:: BRANO DEL DOCUMENTO

C.I. ricorre ora per cassazione, sulla base di quattro motivi, illustrati da memoria, cui resiste con controricorso l’Agenzia.
Diritto
RAGIONI DELLA DECISIONE
1.1 – Con il primo motivo, si denuncia violazione e falsa applicazione del D.Lgs. n. 546 del 1992, art. 14, nonchè dell’art. 102 c.p.c., in relazione all’art. 360 c.p.c., comma 1, n. 4. Il ricorrente lamenta la nullità della sentenza per essere stata pronunciata senza che la C.T.R. integrasse il contraddittorio nei confrcnti dell’agente della riscossione, rimasto contumace in primo grado, ma non evocato nel giudizio d’appello dall’Agenzia, benchè parte necessaria.
1.2 – Con il secondo motivo, si denuncia violazione e falsa applicazione del D.P.R. n. 600 del 1973, art. 36-bis, del D.P.R. n. 633 del 1972, art. 54-bis e della L. n. 212 del 2000, art. 6, in relazione all’art. 360 c.p.c., comma 1, n. 3. Si censura la decisione impugnata per aver ritenuto non necessaria la comunicazione dell’avviso bonario” di cui al St. Contr., art. 6, comma 5, anche in caso di controllo automatizzato, così impedendo ad esso ricorrente di eventualmente interloquire con l’Ufficio a fronte dei pagamenti parziali da lui eseguiti e degli errori nella dichiarazione dei redditi presentata.

::::

• [ANALISI DEL MATERIALE]:
**1)** Secondo il brano, su quanti motivi si basa il ricorso per cassazione proposto da C.I.?
**2)** Trascriva fedelmente il tratto del brano che va da "C.I. ricorre ora" fino a "benchè parte necessaria.".

:: MATERIALE FORNITO

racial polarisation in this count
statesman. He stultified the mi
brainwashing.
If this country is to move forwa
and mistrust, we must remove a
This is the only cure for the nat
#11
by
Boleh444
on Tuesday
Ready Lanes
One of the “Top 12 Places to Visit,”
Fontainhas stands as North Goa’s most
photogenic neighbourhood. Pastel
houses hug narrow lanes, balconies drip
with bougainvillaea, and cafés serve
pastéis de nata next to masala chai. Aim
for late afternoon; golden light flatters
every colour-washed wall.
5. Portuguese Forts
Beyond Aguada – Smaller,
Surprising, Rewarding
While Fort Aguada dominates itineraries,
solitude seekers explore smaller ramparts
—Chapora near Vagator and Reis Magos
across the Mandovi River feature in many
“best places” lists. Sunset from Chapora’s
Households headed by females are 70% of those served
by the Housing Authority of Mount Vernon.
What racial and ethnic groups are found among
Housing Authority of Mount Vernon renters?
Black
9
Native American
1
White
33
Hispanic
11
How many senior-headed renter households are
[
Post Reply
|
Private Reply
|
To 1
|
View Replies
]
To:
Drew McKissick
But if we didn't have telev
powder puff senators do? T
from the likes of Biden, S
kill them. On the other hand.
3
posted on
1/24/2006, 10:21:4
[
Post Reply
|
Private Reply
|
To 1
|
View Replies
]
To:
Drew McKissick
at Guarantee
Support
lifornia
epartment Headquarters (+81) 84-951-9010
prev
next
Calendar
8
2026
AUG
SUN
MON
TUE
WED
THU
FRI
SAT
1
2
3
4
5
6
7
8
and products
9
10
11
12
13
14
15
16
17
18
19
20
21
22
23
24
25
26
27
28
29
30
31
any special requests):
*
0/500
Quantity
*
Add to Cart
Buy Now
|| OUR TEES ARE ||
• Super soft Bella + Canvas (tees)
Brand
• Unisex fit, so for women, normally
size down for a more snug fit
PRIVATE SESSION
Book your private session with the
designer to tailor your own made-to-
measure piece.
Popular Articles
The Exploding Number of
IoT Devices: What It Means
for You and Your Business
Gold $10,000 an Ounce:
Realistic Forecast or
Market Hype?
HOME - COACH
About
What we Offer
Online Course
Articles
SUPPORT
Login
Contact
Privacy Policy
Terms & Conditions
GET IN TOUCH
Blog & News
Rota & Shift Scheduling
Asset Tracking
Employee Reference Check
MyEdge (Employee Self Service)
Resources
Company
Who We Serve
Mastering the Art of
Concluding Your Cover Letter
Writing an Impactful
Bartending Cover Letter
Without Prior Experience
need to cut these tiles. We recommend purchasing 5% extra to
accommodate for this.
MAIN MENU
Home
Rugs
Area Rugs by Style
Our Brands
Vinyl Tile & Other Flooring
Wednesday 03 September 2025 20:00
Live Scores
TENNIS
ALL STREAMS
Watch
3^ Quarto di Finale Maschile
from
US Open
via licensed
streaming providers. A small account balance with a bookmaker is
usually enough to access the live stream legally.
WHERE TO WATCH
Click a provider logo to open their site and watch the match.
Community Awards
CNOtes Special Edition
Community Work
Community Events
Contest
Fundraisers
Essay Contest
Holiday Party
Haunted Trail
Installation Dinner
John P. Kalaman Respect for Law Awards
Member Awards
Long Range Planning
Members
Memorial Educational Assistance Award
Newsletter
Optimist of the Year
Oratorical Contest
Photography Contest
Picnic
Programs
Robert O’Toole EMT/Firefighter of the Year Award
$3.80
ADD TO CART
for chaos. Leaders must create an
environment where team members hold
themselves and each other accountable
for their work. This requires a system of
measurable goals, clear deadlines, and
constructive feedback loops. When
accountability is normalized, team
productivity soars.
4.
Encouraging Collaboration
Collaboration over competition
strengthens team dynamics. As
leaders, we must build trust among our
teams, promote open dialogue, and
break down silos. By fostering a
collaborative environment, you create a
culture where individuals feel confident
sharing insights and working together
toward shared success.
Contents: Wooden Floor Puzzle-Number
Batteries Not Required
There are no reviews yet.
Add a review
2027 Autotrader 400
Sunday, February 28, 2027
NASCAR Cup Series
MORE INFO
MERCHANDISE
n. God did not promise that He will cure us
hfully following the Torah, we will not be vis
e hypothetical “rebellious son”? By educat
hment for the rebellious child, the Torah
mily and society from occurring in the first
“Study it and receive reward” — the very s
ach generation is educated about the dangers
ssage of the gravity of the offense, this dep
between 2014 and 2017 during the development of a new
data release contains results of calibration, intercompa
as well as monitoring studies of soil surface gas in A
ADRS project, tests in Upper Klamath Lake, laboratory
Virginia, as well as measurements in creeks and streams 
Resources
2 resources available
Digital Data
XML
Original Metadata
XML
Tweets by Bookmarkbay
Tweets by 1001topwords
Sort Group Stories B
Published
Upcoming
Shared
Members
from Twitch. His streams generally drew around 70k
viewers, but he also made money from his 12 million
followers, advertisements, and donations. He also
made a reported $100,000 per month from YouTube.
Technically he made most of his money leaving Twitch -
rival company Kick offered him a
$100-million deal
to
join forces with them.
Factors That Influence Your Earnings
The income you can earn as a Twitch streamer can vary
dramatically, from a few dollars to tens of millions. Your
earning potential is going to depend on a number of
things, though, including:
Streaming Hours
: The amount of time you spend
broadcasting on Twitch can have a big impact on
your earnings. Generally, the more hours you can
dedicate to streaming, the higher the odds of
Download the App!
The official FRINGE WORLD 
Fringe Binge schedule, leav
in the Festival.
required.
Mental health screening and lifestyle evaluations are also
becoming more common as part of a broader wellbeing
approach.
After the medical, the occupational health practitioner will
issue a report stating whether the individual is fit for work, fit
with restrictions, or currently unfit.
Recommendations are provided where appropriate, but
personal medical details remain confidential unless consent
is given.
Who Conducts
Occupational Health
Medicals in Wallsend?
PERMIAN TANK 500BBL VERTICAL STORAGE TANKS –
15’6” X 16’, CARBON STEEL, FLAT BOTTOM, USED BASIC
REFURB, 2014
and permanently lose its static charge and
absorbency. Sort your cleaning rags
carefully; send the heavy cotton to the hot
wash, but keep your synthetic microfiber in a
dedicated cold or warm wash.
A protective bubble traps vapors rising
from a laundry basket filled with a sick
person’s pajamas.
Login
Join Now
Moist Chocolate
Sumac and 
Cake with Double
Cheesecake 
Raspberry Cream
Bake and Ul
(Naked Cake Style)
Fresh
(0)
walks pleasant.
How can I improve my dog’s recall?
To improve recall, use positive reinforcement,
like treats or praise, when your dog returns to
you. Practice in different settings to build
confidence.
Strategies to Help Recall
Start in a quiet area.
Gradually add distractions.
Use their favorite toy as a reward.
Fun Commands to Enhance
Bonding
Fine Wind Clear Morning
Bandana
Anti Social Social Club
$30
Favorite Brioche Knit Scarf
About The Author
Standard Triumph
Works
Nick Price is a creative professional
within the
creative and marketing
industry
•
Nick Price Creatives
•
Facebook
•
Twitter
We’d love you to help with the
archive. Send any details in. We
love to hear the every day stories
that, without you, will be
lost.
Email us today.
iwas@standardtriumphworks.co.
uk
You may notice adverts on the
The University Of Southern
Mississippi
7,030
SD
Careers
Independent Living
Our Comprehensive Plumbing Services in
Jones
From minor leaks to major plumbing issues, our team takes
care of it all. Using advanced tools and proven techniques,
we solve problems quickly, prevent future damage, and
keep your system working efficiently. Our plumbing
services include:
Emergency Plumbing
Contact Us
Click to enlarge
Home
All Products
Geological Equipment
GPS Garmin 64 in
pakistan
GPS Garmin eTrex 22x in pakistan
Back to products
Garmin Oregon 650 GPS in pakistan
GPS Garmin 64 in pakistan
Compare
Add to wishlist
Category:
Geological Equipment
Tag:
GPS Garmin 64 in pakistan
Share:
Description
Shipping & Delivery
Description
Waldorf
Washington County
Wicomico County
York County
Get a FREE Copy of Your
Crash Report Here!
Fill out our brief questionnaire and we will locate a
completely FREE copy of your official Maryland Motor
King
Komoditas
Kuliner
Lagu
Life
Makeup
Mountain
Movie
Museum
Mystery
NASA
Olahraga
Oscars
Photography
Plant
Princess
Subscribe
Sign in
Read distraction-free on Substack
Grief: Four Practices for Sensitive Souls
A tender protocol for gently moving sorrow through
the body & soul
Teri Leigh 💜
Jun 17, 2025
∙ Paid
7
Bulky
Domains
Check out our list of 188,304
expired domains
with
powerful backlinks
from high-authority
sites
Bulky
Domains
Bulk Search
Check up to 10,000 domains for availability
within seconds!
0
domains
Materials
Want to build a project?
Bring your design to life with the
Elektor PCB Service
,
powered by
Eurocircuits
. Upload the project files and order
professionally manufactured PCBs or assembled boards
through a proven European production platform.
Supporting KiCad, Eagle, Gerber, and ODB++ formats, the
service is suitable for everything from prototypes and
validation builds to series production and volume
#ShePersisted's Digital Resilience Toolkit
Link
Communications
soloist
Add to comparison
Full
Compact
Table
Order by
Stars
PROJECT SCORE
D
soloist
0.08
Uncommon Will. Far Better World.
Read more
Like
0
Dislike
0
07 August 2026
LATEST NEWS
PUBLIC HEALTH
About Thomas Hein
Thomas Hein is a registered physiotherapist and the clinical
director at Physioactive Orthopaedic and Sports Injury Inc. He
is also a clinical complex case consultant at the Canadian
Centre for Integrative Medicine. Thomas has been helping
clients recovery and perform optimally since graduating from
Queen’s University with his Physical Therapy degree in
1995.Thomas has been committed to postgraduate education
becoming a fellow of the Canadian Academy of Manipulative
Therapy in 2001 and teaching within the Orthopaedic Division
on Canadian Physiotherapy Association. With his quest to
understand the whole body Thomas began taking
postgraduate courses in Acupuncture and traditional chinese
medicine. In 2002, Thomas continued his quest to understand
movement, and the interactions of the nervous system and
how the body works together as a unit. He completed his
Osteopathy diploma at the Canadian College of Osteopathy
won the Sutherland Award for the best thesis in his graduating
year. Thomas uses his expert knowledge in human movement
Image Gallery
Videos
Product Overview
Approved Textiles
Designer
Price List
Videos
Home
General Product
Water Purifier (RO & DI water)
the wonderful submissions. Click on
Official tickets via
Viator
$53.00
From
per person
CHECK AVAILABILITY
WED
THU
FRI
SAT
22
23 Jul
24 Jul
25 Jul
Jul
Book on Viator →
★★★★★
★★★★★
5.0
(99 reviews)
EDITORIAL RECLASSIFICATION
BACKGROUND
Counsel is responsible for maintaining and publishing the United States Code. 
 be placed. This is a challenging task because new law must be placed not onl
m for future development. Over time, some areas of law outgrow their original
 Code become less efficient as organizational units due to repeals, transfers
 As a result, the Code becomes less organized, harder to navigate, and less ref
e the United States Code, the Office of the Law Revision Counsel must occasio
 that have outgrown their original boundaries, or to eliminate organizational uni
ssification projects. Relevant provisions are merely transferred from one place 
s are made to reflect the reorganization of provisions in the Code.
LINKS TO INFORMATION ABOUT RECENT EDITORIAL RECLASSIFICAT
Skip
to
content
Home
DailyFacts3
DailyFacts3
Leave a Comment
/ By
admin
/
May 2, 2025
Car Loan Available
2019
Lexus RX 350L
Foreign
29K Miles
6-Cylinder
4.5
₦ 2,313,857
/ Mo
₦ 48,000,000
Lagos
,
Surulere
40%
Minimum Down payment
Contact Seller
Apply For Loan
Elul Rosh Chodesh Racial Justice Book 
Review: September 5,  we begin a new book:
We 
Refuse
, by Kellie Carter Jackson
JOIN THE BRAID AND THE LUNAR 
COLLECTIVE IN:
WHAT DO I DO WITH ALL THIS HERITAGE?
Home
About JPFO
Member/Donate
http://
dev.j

::::

• [PROBLEMI RISOLTI]:
**1)** Su quattro motivi.

**2)**
C.I. ricorre ora per cassazione, sulla base di quattro motivi, illustrati da memoria, cui resiste con controricorso l’Agenzia.
Diritto
RAGIONI DELLA DECISIONE
1.1 – Con il primo motivo, si denuncia violazione e falsa applicazione del D.Lgs. n. 546 del 1992, art. 14, nonchè dell’art. 102 c.p.c., in relazione all’art. 360 c.p.c., comma 1, n. 4. Il ricorrente lamenta la nullità della sentenza per essere stata pronunciata senza che la C.T.R. integrasse il contraddittorio nei confrcnti dell’agente della riscossione, rimasto contumace in primo grado, ma non evocato nel giudizio d’appello dall’Agenzia, benchè parte necessaria.